Don't get me wrong; if you have ever gotten me flowers, I have loved them. I have loved the gift, and your thoughtfulness. And my heart has broken a tiny bit when I've had to finally throw them out; I hate to get rid of anyone's thoughtful gesture, even when it's expired.

I'm telling you this because it's Valentine's Day this week, and because there's a cause I passionately believe in that understands that, in the developing world, the life of a child with diabetes can be as beautiful and short as the life of a cut flower.

Insulin is expensive for me, particularly during a semester without insurance, but I can stock up on it and, in the end, I can afford it. Many people can't. The leading cause of death for children without diabetes in many countries is not hypoglycemia, DKA or diabetes complications: though the latter two are usually involved, the root cause boils down to lack of access to insulin. As another blogger pointed out, if you have to choose between feeding the rest of your children and one vial of insulin, the insulin will not win. Making that choice is brutal, but it is a brutal reality.

Lack of access to insulin is a diabetes complication that we can DO something about. So much of diabetes is random and unpredictable in terms of what happens to you, that it seems crazy not to fix the things we actually can.

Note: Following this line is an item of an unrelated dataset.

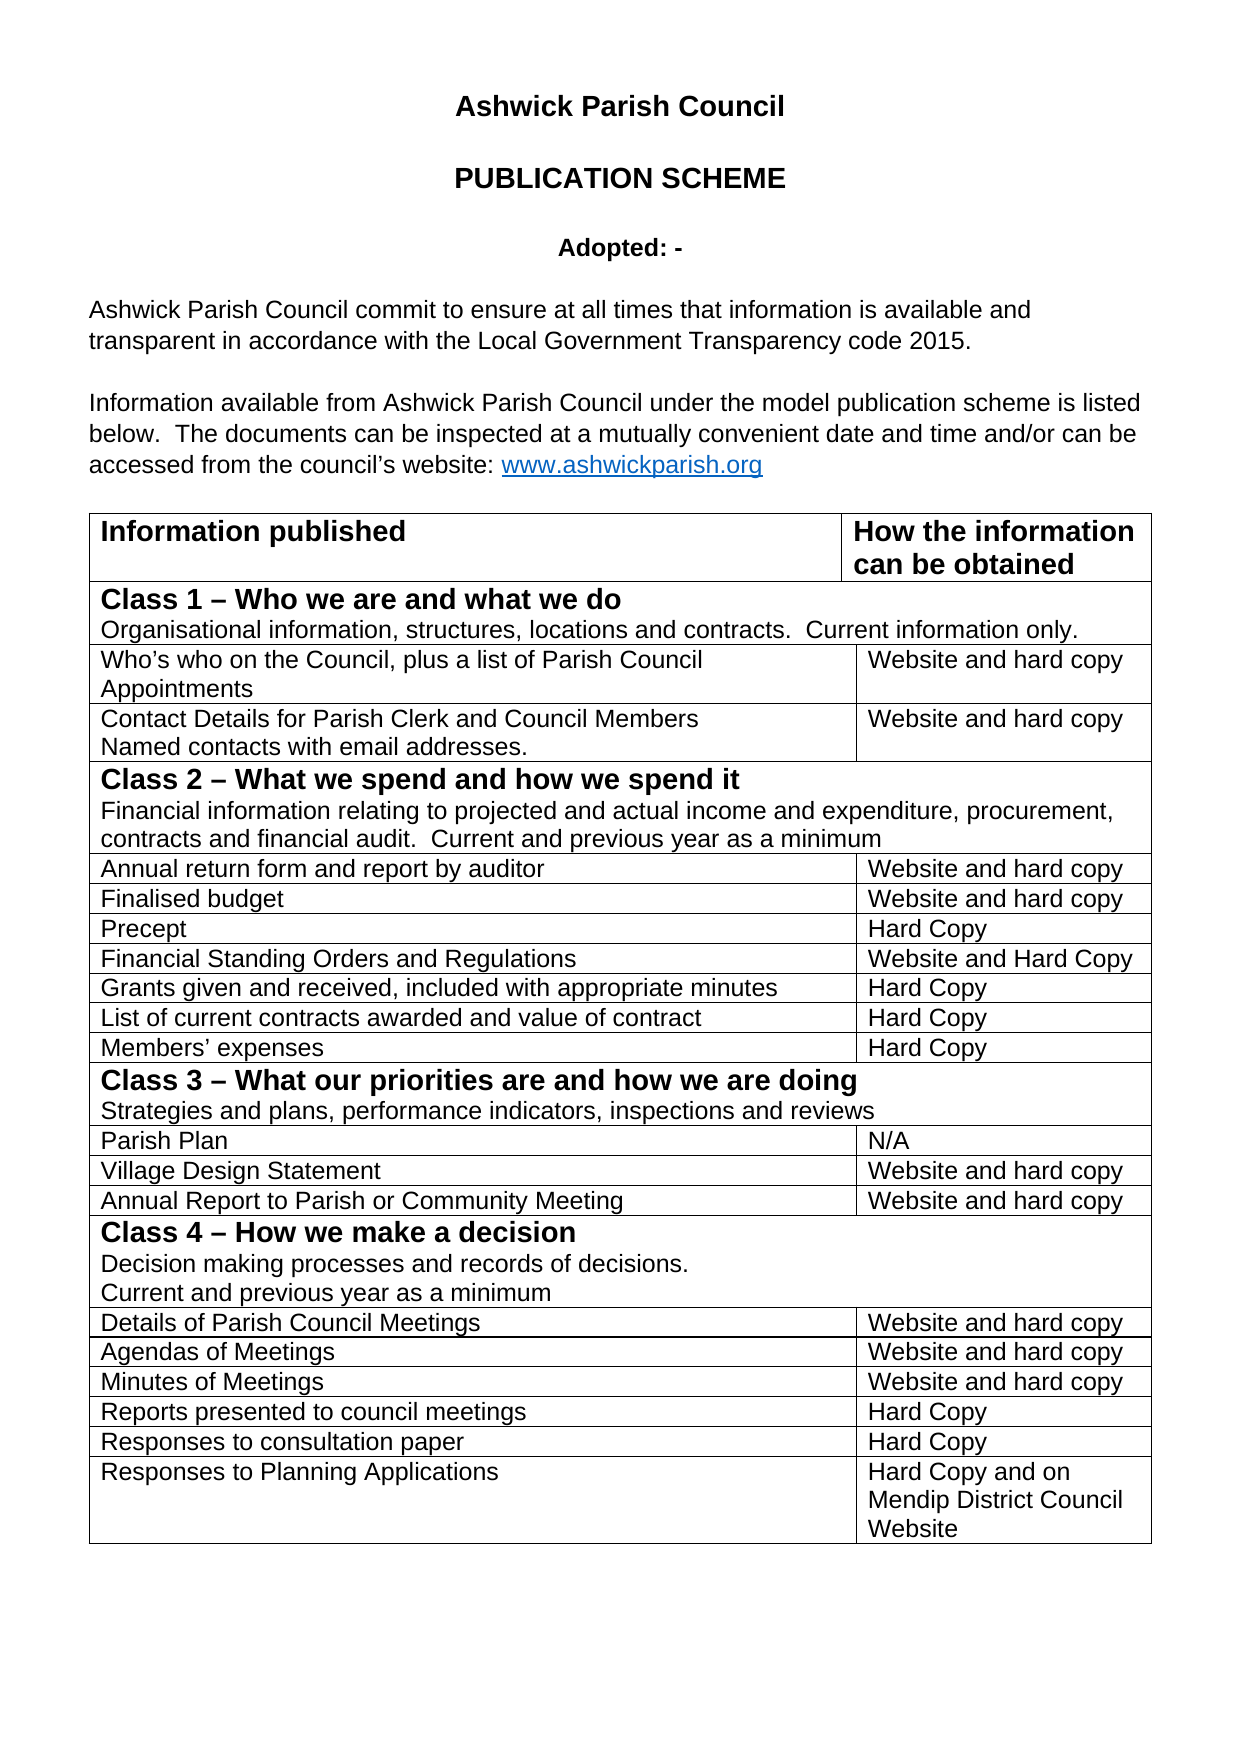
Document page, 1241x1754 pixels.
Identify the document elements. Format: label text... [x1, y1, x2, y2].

To that end, I'm asking you to be my valentine and Spare A Rose. Spare A Rose, Save A Child is a campaign to raise funds for Life For A Child, an International Diabetes Federation organization that brings diabetes-related medical supplies and education to children all over the world. Nobody should die from diabetes, but most of all, nobody should die of diabetes due to a lack of education or supplies.

Spare A Rose asks you to omit one flower from your Valentine's bouquet of 12 roses, and to donate that $5 to provide a month of life to a child with diabetes. Donating $60 (12 roses) will sustain a child for a year.

None of us can choose the numbers on our ticket of birth in the lottery of life. For me, diabetes was a losing number. But I have so much love and care in my life, and because of my family and my opportunities I am comfortable financially. I have won so much. It chills me to the bone, and not just because it's February, to think where I could be right now had I been born in another country and to different circumstances with the same faulty genes. My life, like a rose, could have been cut.

Spare A Rose, Save A Child. I promise you'll be my valentine.